Facial Nerve Decompression Indian Medical PG Question 10: Which skin lesion is associated with Sturge-Weber syndrome?
- A. Port-wine stain (Correct Answer)
- B. Strawberry nevus
- C. Mongolian spot
- D. Salmon patch
Facial Nerve Decompression Explanation: ***Port-wine stain***
- A **port-wine stain (nevus flammeus)**, especially when located on the face following the trigeminal nerve distribution, is the characteristic skin lesion of **Sturge-Weber syndrome**.
- Sturge-Weber syndrome is a **neurocutaneous disorder** associated with neurological abnormalities like seizures, glaucoma, and leptomeningeal angioma.
*Salmon patch*
- A **salmon patch (nevus simplex)** is a common, benign vascular lesion typically found on the eyelids, glabella, or nape of the neck.
- Unlike a port-wine stain, a salmon patch usually **fades within the first year of life** and is not associated with Sturge-Weber syndrome.
*Strawberry nevus*
- A **strawberry nevus (infantile hemangioma)** is a common benign vascular tumor that typically appears a few weeks after birth, grows rapidly, and then usually regresses spontaneously by age 5-10.
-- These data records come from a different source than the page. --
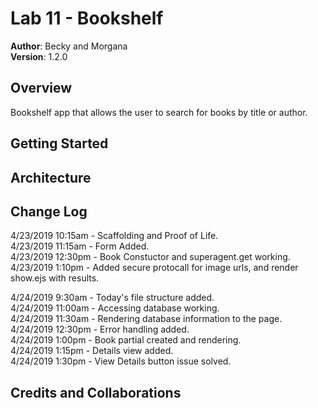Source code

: # Lab 11 - Bookshelf  
  
**Author**: Becky and Morgana  
**Version**: 1.2.0  
  
## Overview  
  
Bookshelf app that allows the user to search for books by title or author.  
  
## Getting Started  
  
## Architecture  
  
## Change Log  
  
4/23/2019 10:15am - Scaffolding and Proof of Life.  
4/23/2019 11:15am - Form Added.  
4/23/2019 12:30pm - Book Constuctor and superagent.get working.  
4/23/2019 1:10pm - Added secure protocall for image urls, and render show.ejs with results.  
  
4/24/2019 9:30am - Today's file structure added.  
4/24/2019 11:00am - Accessing database working.  
4/24/2019 11:30am - Rendering database information to the page.  
4/24/2019 12:30pm - Error handling added.  
4/24/2019 1:00pm - Book partial created and rendering.  
4/24/2019 1:15pm - Details view added.  
4/24/2019 1:30pm - View Details button issue solved.          
<!-- 01-01-2001 4:59pm - Application now has a fully-functional express server, with GET and POST routes for the book resource. -->
  
## Credits and Collaborations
- It is a **raised, bright red lesion** that is distinct from the flat, diffuse appearance of a port-wine stain and not directly linked to Sturge-Weber syndrome.
*Mongolian spot*
- A **Mongolian spot (dermal melanocytosis)** is a benign, flat, bluish-gray pigmented lesion commonly found on the lower back or buttocks of infants, particularly those with darker skin tones.
- It results from **melanocytes trapped in the dermis** and typically fades during childhood, having no association with Sturge-Weber syndrome.